Bobby Q’s Cue & Co. touches all the bases. After a long run in Westport, Bob LaRosa has brought his much-loved Kansas City style barbecue to Norwalk. Part of the Waypoint restaurant complex on West Avenue, it’s a welcome addition to the Norwalk restaurant scene.
“We brought our original smoker from Westport,” Bob told me, “and still cook the same award-winning recipe low and slow over hickory wood.”
As you enter the high-ceilinged space, the bar is to the left and the open kitchen to the right. Wall-sized guitars and music festival posters line the barn-panelled walls for a mix of industrial chic and southern charm.
Barbecue is at the heart of the extensive menu. Beef brisket, pulled pork, St. Louis ribs, chicken, and sausage are all served with a drizzle of Bob’s famous sauce (original or bold) and the house pickles. You can even order beef burnt ends (when available) if a heavy char is your thing. A combo platter of two favorites and two sides is $21.
When the brisket is good I know I’m in the right place. Bobby Q’s was tender and smoky with just enough fat for a rich mouthfeel. Pulled pork, my other BBQ standard, was flavorful, porky, and moist with tender shreds and a few dark bits that had seen the fire.

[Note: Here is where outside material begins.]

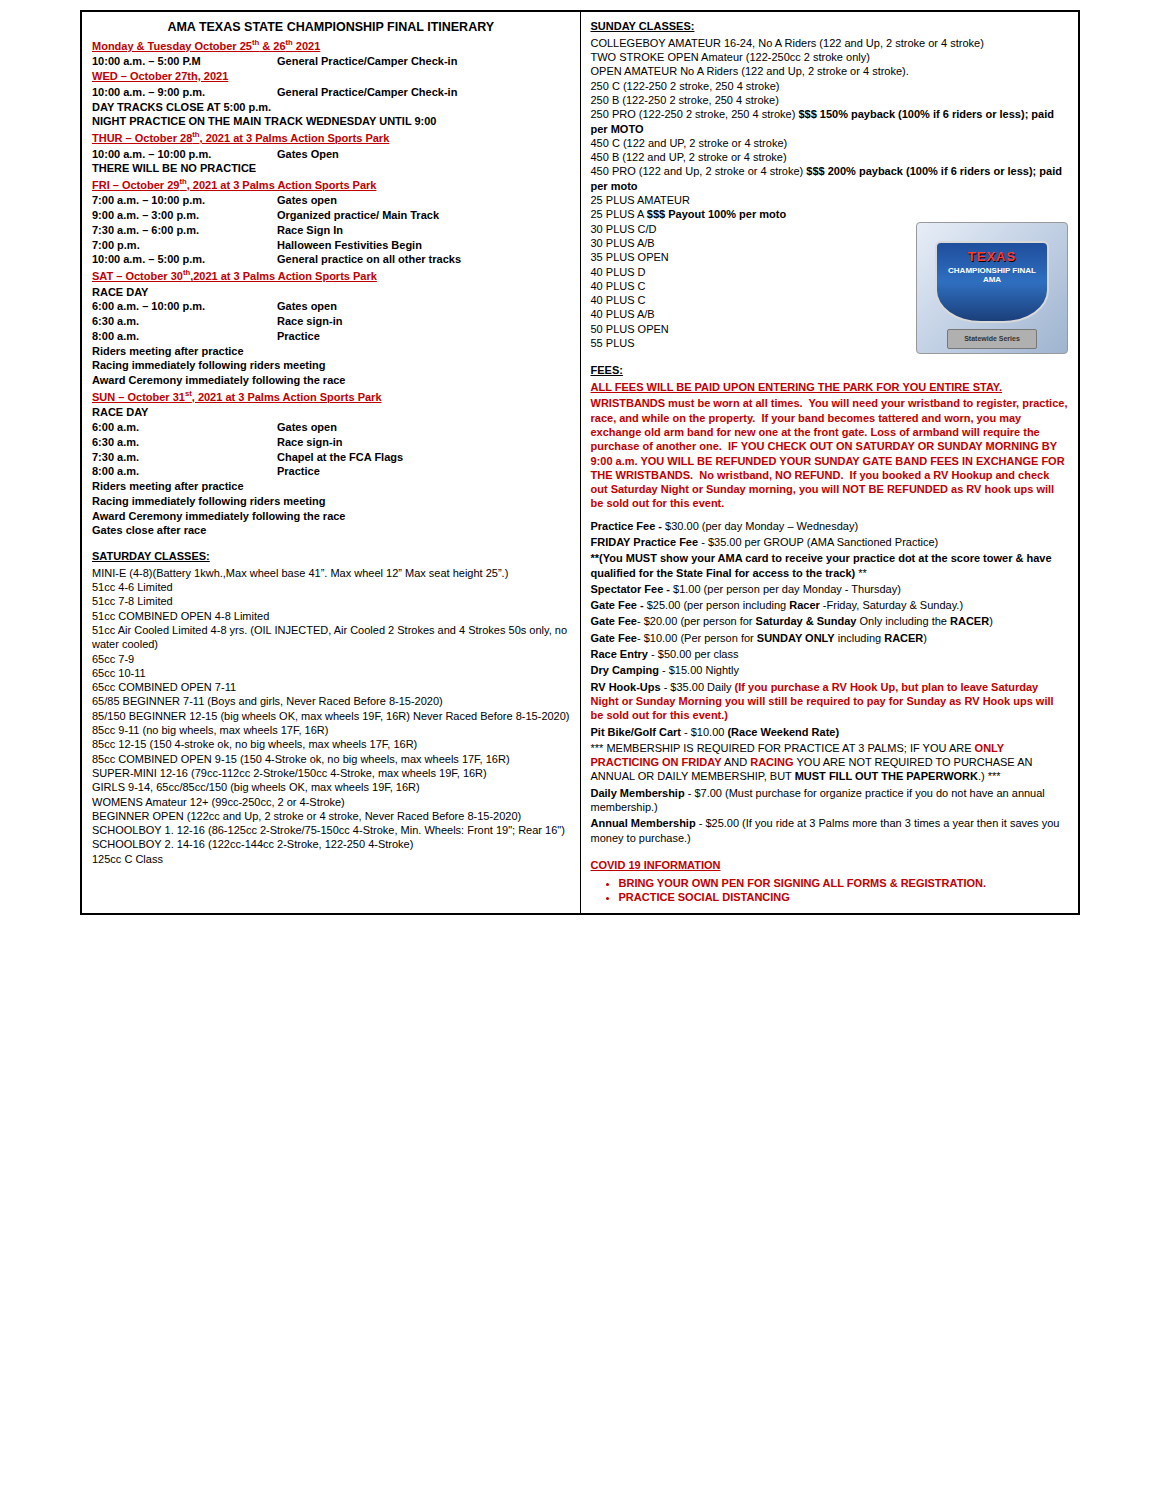| AMA TEXAS STATE CHAMPIONSHIP FINAL ITINERARY Monday & Tuesday October 25 th & 26 th 2021 10:00 a.m. – 5:00 P.M General Practice/Camper Check-in WED – October 27th, 2021 10:00 a.m. – 9:00 p.m. General Practice/Camper Check-in DAY TRACKS CLOSE AT 5:00 p.m. NIGHT PRACTICE ON THE MAIN TRACK WEDNESDAY UNTIL 9:00 THUR – October 28 th , 2021 at 3 Palms Action Sports Park 10:00 a.m. – 10:00 p.m. Gates Open THERE WILL BE NO PRACTICE FRI – October 29 th , 2021 at 3 Palms Action Sports Park 7:00 a.m. – 10:00 p.m. Gates open 9:00 a.m. – 3:00 p.m. Organized practice/ Main Track 7:30 a.m. – 6:00 p.m. Race Sign In 7:00 p.m. Halloween Festivities Begin 10:00 a.m. – 5:00 p.m. General practice on all other tracks SAT – October 30 th ,2021 at 3 Palms Action Sports Park RACE DAY 6:00 a.m. – 10:00 p.m. Gates open 6:30 a.m. Race sign-in 8:00 a.m. Practice Riders meeting after practice Racing immediately following riders meeting Award Ceremony immediately following the race SUN – October 31 st , 2021 at 3 Palms Action Sports Park RACE DAY 6:00 a.m. Gates open 6:30 a.m. Race sign-in 7:30 a.m. Chapel at the FCA Flags 8:00 a.m. Practice Riders meeting after practice Racing immediately following riders meeting Award Ceremony immediately following the race Gates close after race SATURDAY CLASSES: MINI-E (4-8)(Battery 1kwh.,Max wheel base 41”. Max wheel 12” Max seat height 25”.) 51cc 4-6 Limited 51cc 7-8 Limited 51cc COMBINED OPEN 4-8 Limited 51cc Air Cooled Limited 4-8 yrs. (OIL INJECTED, Air Cooled 2 Strokes and 4 Strokes 50s only, no water cooled) 65cc 7-9 65cc 10-11 65cc COMBINED OPEN 7-11 65/85 BEGINNER 7-11 (Boys and girls, Never Raced Before 8-15-2020) 85/150 BEGINNER 12-15 (big wheels OK, max wheels 19F, 16R) Never Raced Before 8-15-2020) 85cc 9-11 (no big wheels, max wheels 17F, 16R) 85cc 12-15 (150 4-stroke ok, no big wheels, max wheels 17F, 16R) 85cc COMBINED OPEN 9-15 (150 4-Stroke ok, no big wheels, max wheels 17F, 16R) SUPER-MINI 12-16 (79cc-112cc 2-Stroke/150cc 4-Stroke, max wheels 19F, 16R) GIRLS 9-14, 65cc/85cc/150 (big wheels OK, max wheels 19F, 16R) WOMENS Amateur 12+ (99cc-250cc, 2 or 4-Stroke) BEGINNER OPEN (122cc and Up, 2 stroke or 4 stroke, Never Raced Before 8-15-2020) SCHOOLBOY 1. 12-16 (86-125cc 2-Stroke/75-150cc 4-Stroke, Min. Wheels: Front 19"; Rear 16") SCHOOLBOY 2. 14-16 (122cc-144cc 2-Stroke, 122-250 4-Stroke) 125cc C Class | SUNDAY CLASSES: COLLEGEBOY AMATEUR 16-24, No A Riders (122 and Up, 2 stroke or 4 stroke) TWO STROKE OPEN Amateur (122-250cc 2 stroke only) OPEN AMATEUR No A Riders (122 and Up, 2 stroke or 4 stroke). 250 C (122-250 2 stroke, 250 4 stroke) 250 B (122-250 2 stroke, 250 4 stroke) 250 PRO (122-250 2 stroke, 250 4 stroke) $$$ 150% payback (100% if 6 riders or less); paid per MOTO 450 C (122 and UP, 2 stroke or 4 stroke) 450 B (122 and UP, 2 stroke or 4 stroke) 450 PRO (122 and Up, 2 stroke or 4 stroke) $$$ 200% payback (100% if 6 riders or less); paid per moto 25 PLUS AMATEUR 25 PLUS A $$$ Payout 100% per moto TEXAS CHAMPIONSHIP FINAL AMA Statewide Series 30 PLUS C/D 30 PLUS A/B 35 PLUS OPEN 40 PLUS D 40 PLUS C 40 PLUS C 40 PLUS A/B 50 PLUS OPEN 55 PLUS FEES: ALL FEES WILL BE PAID UPON ENTERING THE PARK FOR YOU ENTIRE STAY. WRISTBANDS must be worn at all times. You will need your wristband to register, practice, race, and while on the property. If your band becomes tattered and worn, you may exchange old arm band for new one at the front gate. Loss of armband will require the purchase of another one. IF YOU CHECK OUT ON SATURDAY OR SUNDAY MORNING BY 9:00 a.m. YOU WILL BE REFUNDED YOUR SUNDAY GATE BAND FEES IN EXCHANGE FOR THE WRISTBANDS. No wristband, NO REFUND. If you booked a RV Hookup and check out Saturday Night or Sunday morning, you will NOT BE REFUNDED as RV hook ups will be sold out for this event. Practice Fee - $30.00 (per day Monday – Wednesday) FRIDAY Practice Fee - $35.00 per GROUP (AMA Sanctioned Practice) **(You MUST show your AMA card to receive your practice dot at the score tower & have qualified for the State Final for access to the track) ** Spectator Fee - $1.00 (per person per day Monday - Thursday) Gate Fee - $25.00 (per person including Racer -Friday, Saturday & Sunday.) Gate Fee - $20.00 (per person for Saturday & Sunday Only including the RACER ) Gate Fee - $10.00 (Per person for SUNDAY ONLY including RACER ) Race Entry - $50.00 per class Dry Camping - $15.00 Nightly RV Hook-Ups - $35.00 Daily (If you purchase a RV Hook Up, but plan to leave Saturday Night or Sunday Morning you will still be required to pay for Sunday as RV Hook ups will be sold out for this event.) Pit Bike/Golf Cart - $10.00 (Race Weekend Rate) *** MEMBERSHIP IS REQUIRED FOR PRACTICE AT 3 PALMS; IF YOU ARE ONLY PRACTICING ON FRIDAY AND RACING YOU ARE NOT REQUIRED TO PURCHASE AN ANNUAL OR DAILY MEMBERSHIP, BUT MUST FILL OUT THE PAPERWORK .) *** Daily Membership - $7.00 (Must purchase for organize practice if you do not have an annual membership.) Annual Membership - $25.00 (If you ride at 3 Palms more than 3 times a year then it saves you money to purchase.) COVID 19 INFORMATION BRING YOUR OWN PEN FOR SIGNING ALL FORMS & REGISTRATION. PRACTICE SOCIAL DISTANCING |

Marsha’s half chicken ($12), with a color of burnished mahogany from its turn it the smoker, was moist and juicy inside. Each bite, both white and dark meat, was a mouthful of smoky flavor. I kept reaching across to snag a taste.

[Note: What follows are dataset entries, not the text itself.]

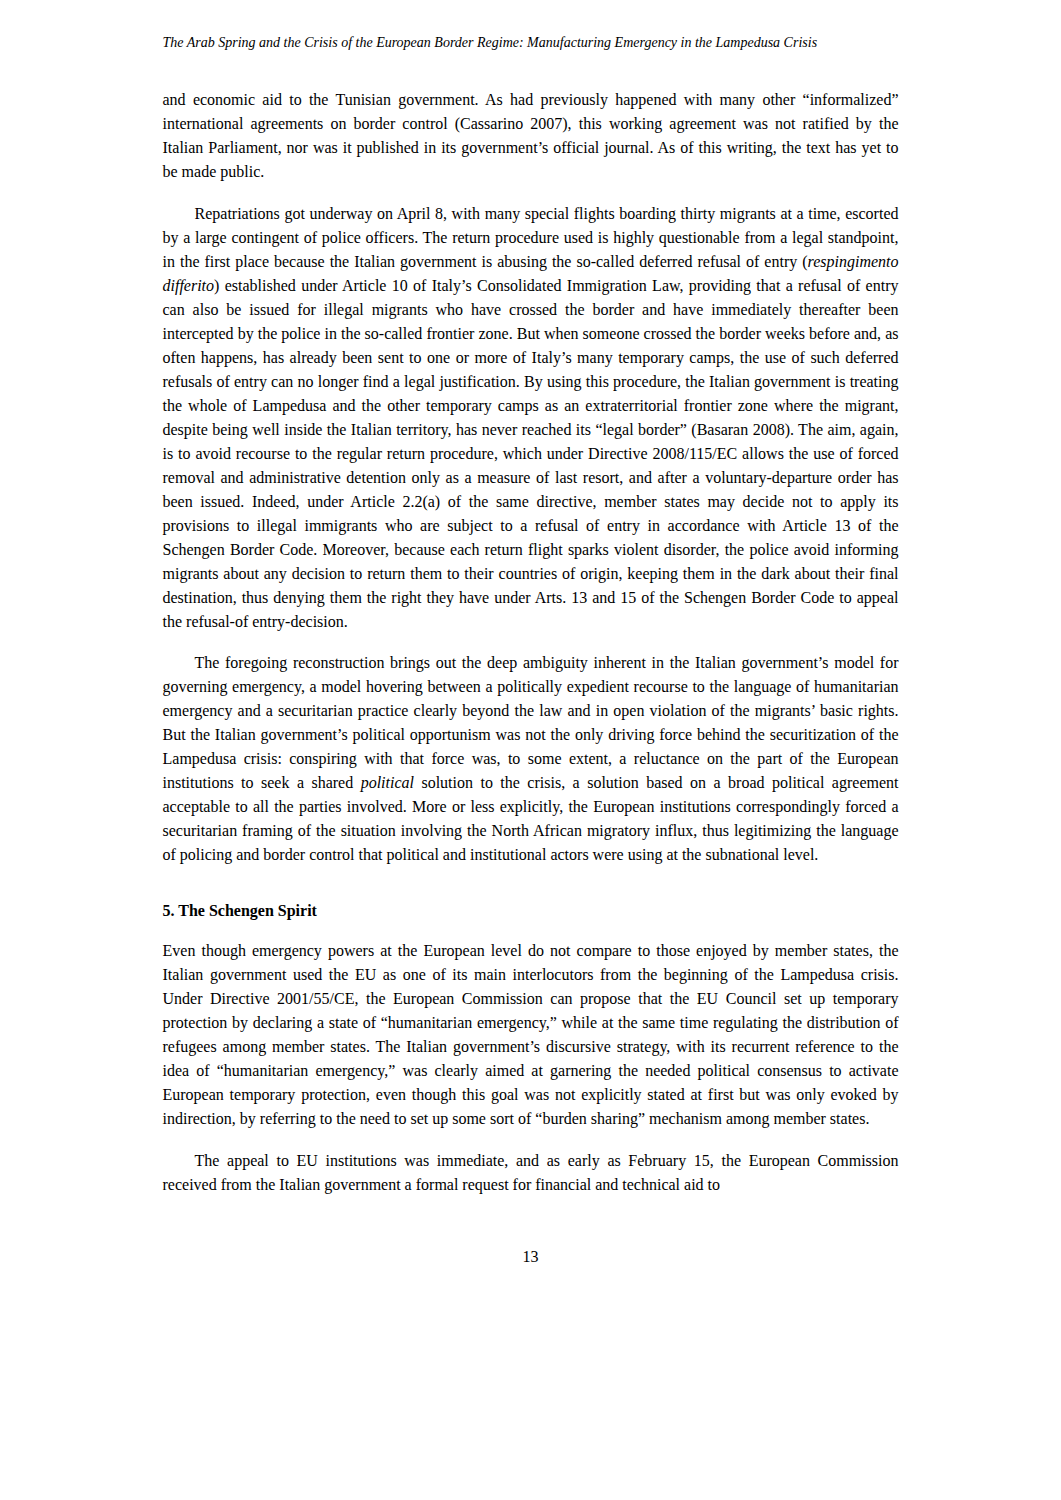The Arab Spring and the Crisis of the European Border Regime: Manufacturing Emergency in the Lampedusa Crisis
and economic aid to the Tunisian government. As had previously happened with many other “informalized” international agreements on border control (Cassarino 2007), this working agreement was not ratified by the Italian Parliament, nor was it published in its government’s official journal. As of this writing, the text has yet to be made public.
Repatriations got underway on April 8, with many special flights boarding thirty migrants at a time, escorted by a large contingent of police officers. The return procedure used is highly questionable from a legal standpoint, in the first place because the Italian government is abusing the so-called deferred refusal of entry (respingimento differito) established under Article 10 of Italy’s Consolidated Immigration Law, providing that a refusal of entry can also be issued for illegal migrants who have crossed the border and have immediately thereafter been intercepted by the police in the so-called frontier zone. But when someone crossed the border weeks before and, as often happens, has already been sent to one or more of Italy’s many temporary camps, the use of such deferred refusals of entry can no longer find a legal justification. By using this procedure, the Italian government is treating the whole of Lampedusa and the other temporary camps as an extraterritorial frontier zone where the migrant, despite being well inside the Italian territory, has never reached its “legal border” (Basaran 2008). The aim, again, is to avoid recourse to the regular return procedure, which under Directive 2008/115/EC allows the use of forced removal and administrative detention only as a measure of last resort, and after a voluntary-departure order has been issued. Indeed, under Article 2.2(a) of the same directive, member states may decide not to apply its provisions to illegal immigrants who are subject to a refusal of entry in accordance with Article 13 of the Schengen Border Code. Moreover, because each return flight sparks violent disorder, the police avoid informing migrants about any decision to return them to their countries of origin, keeping them in the dark about their final destination, thus denying them the right they have under Arts. 13 and 15 of the Schengen Border Code to appeal the refusal-of entry-decision.
The foregoing reconstruction brings out the deep ambiguity inherent in the Italian government’s model for governing emergency, a model hovering between a politically expedient recourse to the language of humanitarian emergency and a securitarian practice clearly beyond the law and in open violation of the migrants’ basic rights. But the Italian government’s political opportunism was not the only driving force behind the securitization of the Lampedusa crisis: conspiring with that force was, to some extent, a reluctance on the part of the European institutions to seek a shared political solution to the crisis, a solution based on a broad political agreement acceptable to all the parties involved. More or less explicitly, the European institutions correspondingly forced a securitarian framing of the situation involving the North African migratory influx, thus legitimizing the language of policing and border control that political and institutional actors were using at the subnational level.
5. The Schengen Spirit
Even though emergency powers at the European level do not compare to those enjoyed by member states, the Italian government used the EU as one of its main interlocutors from the beginning of the Lampedusa crisis. Under Directive 2001/55/CE, the European Commission can propose that the EU Council set up temporary protection by declaring a state of “humanitarian emergency,” while at the same time regulating the distribution of refugees among member states. The Italian government’s discursive strategy, with its recurrent reference to the idea of “humanitarian emergency,” was clearly aimed at garnering the needed political consensus to activate European temporary protection, even though this goal was not explicitly stated at first but was only evoked by indirection, by referring to the need to set up some sort of “burden sharing” mechanism among member states.
The appeal to EU institutions was immediate, and as early as February 15, the European Commission received from the Italian government a formal request for financial and technical aid to
13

Our quartet of shared sides was a display of southern favorites. The collards ($4) were braised with bacon and cider vinegar and came with a little kick from hot sauce. Crunchy slaw (4) helped to cool the BBQ spice. Lightly-sweetened cornbread (3) came with a decidedly northern maple-bacon butter. Slow-cooked stone-ground grits (4) were finished with bacon and cheddar. (Two of the sides were included in my combo platter.)
The barbecued meats also appear in a dozen tempting sandwiches like the big dipper with brisket, smoked portobello, sauteed onions and Swiss ($14). The McBobby has boneless baby back ribs that could take the mess out of eating ribs along with pickles and onion (12). The cowboy ruben pairs smoked brisket with slaw, Swiss, and remoulade sauce on grilled sourdough (14).
Pulled pork and brisket make guest appearances on flatbreads like the Taste of Charleston with fried green tomato and pimento cheese ($12). Brisket is matched with roasted poblano peppers, caramelized onions, and gruyere on the Austin city limits (12).
A dozen rotating taps dispense craft beers and cider. Twenty four bourbons and six rye whiskeys are available to wash it all down.
You know a good barbecue restaurant by the smoky aroma as you walk in the door. I once bought a hat in a BBQ restaurant that carried the sweet smoke aroma for months. On the menu at Bobby Q’s there’s an apology for the efficiency of their Smoke Eater system that filters out the aroma. Still, when you walk in, take a deep breath and you’ll know you’re in barbecue country.